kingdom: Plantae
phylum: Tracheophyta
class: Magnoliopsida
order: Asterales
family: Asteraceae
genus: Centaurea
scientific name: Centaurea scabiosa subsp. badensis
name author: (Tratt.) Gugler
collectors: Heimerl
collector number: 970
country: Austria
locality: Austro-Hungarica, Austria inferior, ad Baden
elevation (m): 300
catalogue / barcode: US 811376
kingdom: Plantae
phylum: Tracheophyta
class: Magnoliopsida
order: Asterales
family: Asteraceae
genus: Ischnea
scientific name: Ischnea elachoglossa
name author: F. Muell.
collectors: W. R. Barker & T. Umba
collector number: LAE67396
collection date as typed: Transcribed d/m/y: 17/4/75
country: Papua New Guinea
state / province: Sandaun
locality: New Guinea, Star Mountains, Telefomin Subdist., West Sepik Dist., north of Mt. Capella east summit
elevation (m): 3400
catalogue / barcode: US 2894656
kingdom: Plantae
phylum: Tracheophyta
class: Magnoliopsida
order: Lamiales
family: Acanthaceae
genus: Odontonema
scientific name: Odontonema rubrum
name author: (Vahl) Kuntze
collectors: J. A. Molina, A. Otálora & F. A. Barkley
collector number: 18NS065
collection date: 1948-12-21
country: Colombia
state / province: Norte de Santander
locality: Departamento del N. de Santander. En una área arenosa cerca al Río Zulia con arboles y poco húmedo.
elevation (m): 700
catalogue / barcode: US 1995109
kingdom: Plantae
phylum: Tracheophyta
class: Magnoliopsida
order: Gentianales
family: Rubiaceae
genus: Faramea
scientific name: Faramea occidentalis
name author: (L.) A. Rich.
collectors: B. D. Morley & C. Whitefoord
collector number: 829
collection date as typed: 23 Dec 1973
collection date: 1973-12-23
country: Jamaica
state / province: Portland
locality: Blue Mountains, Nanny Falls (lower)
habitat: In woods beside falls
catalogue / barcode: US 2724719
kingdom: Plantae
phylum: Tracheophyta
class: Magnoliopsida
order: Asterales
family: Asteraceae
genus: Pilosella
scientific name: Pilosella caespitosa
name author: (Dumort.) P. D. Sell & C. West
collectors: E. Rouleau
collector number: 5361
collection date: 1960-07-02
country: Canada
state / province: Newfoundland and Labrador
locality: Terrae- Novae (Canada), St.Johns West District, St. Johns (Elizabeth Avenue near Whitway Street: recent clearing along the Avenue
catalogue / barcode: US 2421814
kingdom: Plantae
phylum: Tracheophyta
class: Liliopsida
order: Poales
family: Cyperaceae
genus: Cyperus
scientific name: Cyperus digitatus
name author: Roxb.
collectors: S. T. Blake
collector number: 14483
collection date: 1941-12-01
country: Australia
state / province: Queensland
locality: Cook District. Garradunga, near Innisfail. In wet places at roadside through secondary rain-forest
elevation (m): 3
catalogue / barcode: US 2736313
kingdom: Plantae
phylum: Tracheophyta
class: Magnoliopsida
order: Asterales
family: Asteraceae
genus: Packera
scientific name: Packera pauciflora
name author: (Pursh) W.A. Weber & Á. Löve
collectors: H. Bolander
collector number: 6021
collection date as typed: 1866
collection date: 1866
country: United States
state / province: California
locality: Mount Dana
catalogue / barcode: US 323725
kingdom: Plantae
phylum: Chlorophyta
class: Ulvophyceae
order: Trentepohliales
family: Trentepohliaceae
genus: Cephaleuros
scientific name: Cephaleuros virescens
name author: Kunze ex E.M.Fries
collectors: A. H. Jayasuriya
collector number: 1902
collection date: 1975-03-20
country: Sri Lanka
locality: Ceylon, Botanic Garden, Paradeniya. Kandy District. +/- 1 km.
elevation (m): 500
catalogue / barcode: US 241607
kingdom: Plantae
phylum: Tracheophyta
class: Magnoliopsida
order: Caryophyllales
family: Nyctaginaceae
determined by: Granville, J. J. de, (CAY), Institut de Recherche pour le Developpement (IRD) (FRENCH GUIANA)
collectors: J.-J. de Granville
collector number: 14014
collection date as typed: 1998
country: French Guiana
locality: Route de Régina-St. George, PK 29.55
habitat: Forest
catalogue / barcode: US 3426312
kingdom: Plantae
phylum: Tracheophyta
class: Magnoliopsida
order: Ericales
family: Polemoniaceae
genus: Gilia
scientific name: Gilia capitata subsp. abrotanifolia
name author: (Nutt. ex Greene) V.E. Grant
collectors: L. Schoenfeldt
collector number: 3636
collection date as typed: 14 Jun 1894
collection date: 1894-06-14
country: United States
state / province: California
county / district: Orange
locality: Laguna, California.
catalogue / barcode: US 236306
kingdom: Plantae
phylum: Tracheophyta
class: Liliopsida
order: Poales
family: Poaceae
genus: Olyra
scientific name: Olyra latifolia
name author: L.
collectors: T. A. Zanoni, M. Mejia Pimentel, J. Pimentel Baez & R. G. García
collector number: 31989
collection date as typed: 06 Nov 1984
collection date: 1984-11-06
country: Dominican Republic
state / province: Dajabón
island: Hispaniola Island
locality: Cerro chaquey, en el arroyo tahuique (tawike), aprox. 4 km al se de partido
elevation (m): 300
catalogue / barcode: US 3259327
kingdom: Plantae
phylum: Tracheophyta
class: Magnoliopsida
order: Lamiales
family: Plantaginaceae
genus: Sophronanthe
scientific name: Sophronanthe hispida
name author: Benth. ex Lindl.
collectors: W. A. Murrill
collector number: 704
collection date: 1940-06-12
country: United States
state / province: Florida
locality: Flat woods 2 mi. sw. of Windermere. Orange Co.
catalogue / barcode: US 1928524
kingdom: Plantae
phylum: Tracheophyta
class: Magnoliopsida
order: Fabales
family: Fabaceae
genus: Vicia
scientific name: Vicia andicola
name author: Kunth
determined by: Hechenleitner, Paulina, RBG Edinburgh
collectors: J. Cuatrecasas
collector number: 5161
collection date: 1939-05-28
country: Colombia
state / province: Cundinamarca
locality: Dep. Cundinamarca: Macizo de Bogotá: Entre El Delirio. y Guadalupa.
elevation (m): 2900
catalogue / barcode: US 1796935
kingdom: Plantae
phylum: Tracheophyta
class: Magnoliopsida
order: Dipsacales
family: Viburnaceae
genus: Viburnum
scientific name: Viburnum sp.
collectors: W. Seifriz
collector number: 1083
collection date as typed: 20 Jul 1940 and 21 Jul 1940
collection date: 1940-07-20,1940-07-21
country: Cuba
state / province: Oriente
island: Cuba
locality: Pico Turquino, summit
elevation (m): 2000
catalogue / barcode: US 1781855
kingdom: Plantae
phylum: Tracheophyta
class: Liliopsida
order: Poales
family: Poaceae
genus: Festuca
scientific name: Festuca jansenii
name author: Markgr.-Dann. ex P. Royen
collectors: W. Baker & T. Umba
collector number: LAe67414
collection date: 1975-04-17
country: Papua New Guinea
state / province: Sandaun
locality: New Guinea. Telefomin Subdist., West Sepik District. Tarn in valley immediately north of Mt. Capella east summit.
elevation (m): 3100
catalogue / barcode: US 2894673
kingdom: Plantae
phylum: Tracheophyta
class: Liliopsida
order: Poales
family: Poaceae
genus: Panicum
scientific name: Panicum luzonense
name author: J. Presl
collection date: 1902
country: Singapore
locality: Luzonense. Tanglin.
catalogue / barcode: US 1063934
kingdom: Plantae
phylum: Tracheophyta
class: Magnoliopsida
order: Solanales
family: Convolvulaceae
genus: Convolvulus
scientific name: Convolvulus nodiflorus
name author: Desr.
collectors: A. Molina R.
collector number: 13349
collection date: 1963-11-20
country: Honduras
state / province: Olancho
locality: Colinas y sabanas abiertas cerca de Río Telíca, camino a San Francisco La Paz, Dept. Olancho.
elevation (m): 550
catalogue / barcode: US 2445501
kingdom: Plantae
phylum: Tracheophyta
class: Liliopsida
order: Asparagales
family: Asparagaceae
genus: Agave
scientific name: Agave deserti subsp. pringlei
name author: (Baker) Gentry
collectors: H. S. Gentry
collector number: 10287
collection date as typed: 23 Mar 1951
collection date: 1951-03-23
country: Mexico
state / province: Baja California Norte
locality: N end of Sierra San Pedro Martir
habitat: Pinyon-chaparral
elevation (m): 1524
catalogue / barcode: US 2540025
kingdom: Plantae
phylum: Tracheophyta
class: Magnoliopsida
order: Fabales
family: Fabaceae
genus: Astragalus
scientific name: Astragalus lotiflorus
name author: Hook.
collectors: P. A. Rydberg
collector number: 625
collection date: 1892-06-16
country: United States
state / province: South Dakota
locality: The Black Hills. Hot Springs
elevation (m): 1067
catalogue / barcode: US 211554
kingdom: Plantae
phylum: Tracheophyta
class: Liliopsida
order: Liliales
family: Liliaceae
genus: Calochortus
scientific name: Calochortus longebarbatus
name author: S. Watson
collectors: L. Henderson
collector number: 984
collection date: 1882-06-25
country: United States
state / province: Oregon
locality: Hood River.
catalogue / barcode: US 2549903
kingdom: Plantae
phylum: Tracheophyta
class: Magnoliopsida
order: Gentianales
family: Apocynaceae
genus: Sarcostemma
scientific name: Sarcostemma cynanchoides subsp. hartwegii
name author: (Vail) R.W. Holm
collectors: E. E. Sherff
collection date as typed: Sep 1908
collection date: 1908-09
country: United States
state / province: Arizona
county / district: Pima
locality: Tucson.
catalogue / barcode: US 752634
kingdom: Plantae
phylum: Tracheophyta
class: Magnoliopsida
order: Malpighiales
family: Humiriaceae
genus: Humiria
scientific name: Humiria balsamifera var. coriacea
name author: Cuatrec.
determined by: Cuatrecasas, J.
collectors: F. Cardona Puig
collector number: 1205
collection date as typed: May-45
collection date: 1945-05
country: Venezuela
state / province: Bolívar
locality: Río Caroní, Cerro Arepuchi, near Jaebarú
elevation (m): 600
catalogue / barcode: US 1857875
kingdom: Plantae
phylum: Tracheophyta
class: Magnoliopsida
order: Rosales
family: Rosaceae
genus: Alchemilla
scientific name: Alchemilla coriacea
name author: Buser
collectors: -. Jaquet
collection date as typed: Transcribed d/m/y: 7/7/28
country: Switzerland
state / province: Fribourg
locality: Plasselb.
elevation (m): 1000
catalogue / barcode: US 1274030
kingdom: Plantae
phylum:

▬▬▬▬▬▬

Reproduce the lines between the one holding "elevation (m): 700" and the one holding "collectors: B. D. Morley & C. Whitefoord", inclusive, with "name author" swapped for "author citation" and nothing else altered. Give only those lines.

elevation (m): 700
catalogue / barcode: US 1995109
kingdom: Plantae
phylum: Tracheophyta
class: Magnoliopsida
order: Gentianales
family: Rubiaceae
genus: Faramea
scientific name: Faramea occidentalis
author citation: (L.) A. Rich.
collectors: B. D. Morley & C. Whitefoord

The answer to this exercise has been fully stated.